If a line of the material holds the string "users", please copy it.

START DATASET EXCERPTS

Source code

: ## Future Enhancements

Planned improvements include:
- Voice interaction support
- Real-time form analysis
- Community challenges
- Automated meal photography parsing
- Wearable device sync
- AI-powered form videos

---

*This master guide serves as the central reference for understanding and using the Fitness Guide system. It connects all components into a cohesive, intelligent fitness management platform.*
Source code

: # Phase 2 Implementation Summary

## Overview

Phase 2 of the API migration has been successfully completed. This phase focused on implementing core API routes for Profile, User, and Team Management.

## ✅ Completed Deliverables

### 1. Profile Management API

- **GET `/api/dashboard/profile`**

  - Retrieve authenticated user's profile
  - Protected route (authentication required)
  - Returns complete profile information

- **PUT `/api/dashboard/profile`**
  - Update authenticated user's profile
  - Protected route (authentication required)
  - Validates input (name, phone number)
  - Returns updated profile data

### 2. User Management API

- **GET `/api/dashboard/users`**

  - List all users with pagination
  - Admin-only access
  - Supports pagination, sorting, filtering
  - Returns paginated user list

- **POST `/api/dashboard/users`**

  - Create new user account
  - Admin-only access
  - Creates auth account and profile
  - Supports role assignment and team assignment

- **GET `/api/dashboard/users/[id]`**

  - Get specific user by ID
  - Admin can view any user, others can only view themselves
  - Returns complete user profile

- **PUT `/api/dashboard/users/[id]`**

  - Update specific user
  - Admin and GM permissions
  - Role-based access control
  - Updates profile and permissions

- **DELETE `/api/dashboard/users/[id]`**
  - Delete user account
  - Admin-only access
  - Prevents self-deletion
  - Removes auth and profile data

END DATASET EXCERPTS

*OUTPUT FOR THIS EXERCISE*:
- **GET `/api/dashboard/users`**
  - List all users with pagination
- **POST `/api/dashboard/users`**
- **GET `/api/dashboard/users/[id]`**
- **PUT `/api/dashboard/users/[id]`**
- **DELETE `/api/dashboard/users/[id]`**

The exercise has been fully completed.